■ **EXERCISE DETAILS**: The records must be duplicated exactly, with every picture left out.

■ **Saved entries**:
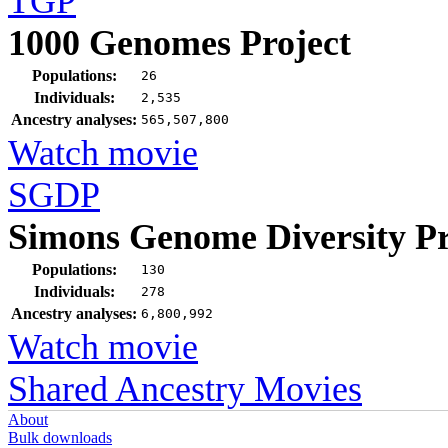
TGP
1000 Genomes Project
Populations:
26
Individuals:
2,535
Ancestry analyses:
565,507,800
Watch movie
SGDP
Simons Genome Diversity Pr
Populations:
130
Individuals:
278
Ancestry analyses:
6,800,992
Watch movie
Shared Ancestry Movies
About
Bulk downloads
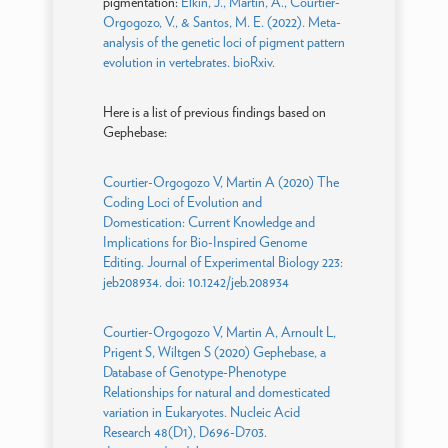
pigmentation:
Elkin, J., Martin, A., Courtier-
Orgogozo, V., & Santos, M. E. (2022). Meta-
analysis of the genetic loci of pigment pattern
evolution in vertebrates. bioRxiv.
Here is a list of previous findings based on
Gephebase:
Courtier-Orgogozo V, Martin A (2020) The
Coding Loci of Evolution and
Domestication: Current Knowledge and
Implications for Bio-Inspired Genome
Editing. Journal of Experimental Biology 223:
jeb208934. doi: 10.1242/jeb.208934
Courtier-Orgogozo V, Martin A, Arnoult L,
Prigent S, Wiltgen S (2020) Gephebase, a
Database of Genotype-Phenotype
Relationships for natural and domesticated
variation in Eukaryotes. Nucleic Acid
Research 48(D1), D696-D703.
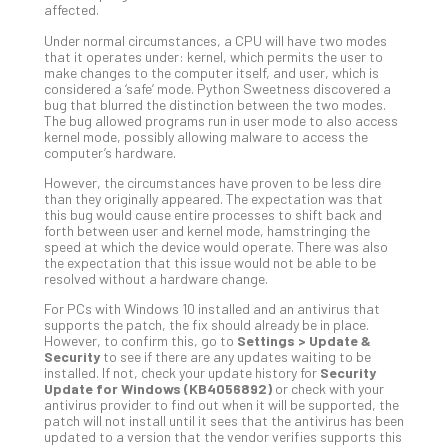
affected.
Def
Pla
Under normal circumstances, a CPU will have two modes
that it operates under: kernel, which permits the user to
Apri
make changes to the computer itself, and user, which is
20,
considered a ‘safe’ mode. Python Sweetness discovered a
202
bug that blurred the distinction between the two modes.
The bug allowed programs run in user mode to also access
No
Com
kernel mode, possibly allowing malware to access the
computer’s hardware.
However, the circumstances have proven to be less dire
Ho
than they originally appeared. The expectation was that
this bug would cause entire processes to shift back and
to
forth between user and kernel mode, hamstringing the
Ru
speed at which the device would operate. There was also
a
the expectation that this issue would not be able to be
resolved without a hardware change.
“S
AI”
For PCs with Windows 10 installed and an antivirus that
Aud
supports the patch, the fix should already be in place.
However, to confirm this, go to
Settings > Update &
Wit
Security
to see if there are any updates waiting to be
Slo
installed. If not, check your update history for
Security
Do
Update for Windows (KB4056892)
or check with your
antivirus provider to find out when it will be supported, the
You
patch will not install until it sees that the antivirus has been
Te
updated to a version that the vendor verifies supports this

■ **ANSWER TO THE EXERCISE**:
TGP
1000 Genomes Project
Populations:
26
Individuals:
2,535
Ancestry analyses:
565,507,800
Watch movie
SGDP
Simons Genome Diversity Pr
Populations:
130
Individuals:
278
Ancestry analyses:
6,800,992
Watch movie
Shared Ancestry Movies
About
Bulk downloads
pigmentation:
Elkin, J., Martin, A., Courtier-
Orgogozo, V., & Santos, M. E. (2022). Meta-
analysis of the genetic loci of pigment pattern
evolution in vertebrates. bioRxiv.
Here is a list of previous findings based on
Gephebase:
Courtier-Orgogozo V, Martin A (2020) The
Coding Loci of Evolution and
Domestication: Current Knowledge and
Implications for Bio-Inspired Genome
Editing. Journal of Experimental Biology 223:
jeb208934. doi: 10.1242/jeb.208934
Courtier-Orgogozo V, Martin A, Arnoult L,
Prigent S, Wiltgen S (2020) Gephebase, a
Database of Genotype-Phenotype
Relationships for natural and domesticated
variation in Eukaryotes. Nucleic Acid
Research 48(D1), D696-D703.
affected.
Def
Pla
Under normal circumstances, a CPU will have two modes
that it operates under: kernel, which permits the user to
Apri
make changes to the computer itself, and user, which is
20,
considered a ‘safe’ mode. Python Sweetness discovered a
202
bug that blurred the distinction between the two modes.
The bug allowed programs run in user mode to also access
No
Com
kernel mode, possibly allowing malware to access the
computer’s hardware.
However, the circumstances have proven to be less dire
Ho
than they originally appeared. The expectation was that
this bug would cause entire processes to shift back and
to
forth between user and kernel mode, hamstringing the
Ru
speed at which the device would operate. There was also
a
the expectation that this issue would not be able to be
resolved without a hardware change.
“S
AI”
For PCs with Windows 10 installed and an antivirus that
Aud
supports the patch, the fix should already be in place.
However, to confirm this, go to
Settings > Update &
Wit
Security
to see if there are any updates waiting to be
Slo
installed. If not, check your update history for
Security
Do
Update for Windows (KB4056892)
or check with your
antivirus provider to find out when it will be supported, the
You
patch will not install until it sees that the antivirus has been
Te
updated to a version that the vendor verifies supports this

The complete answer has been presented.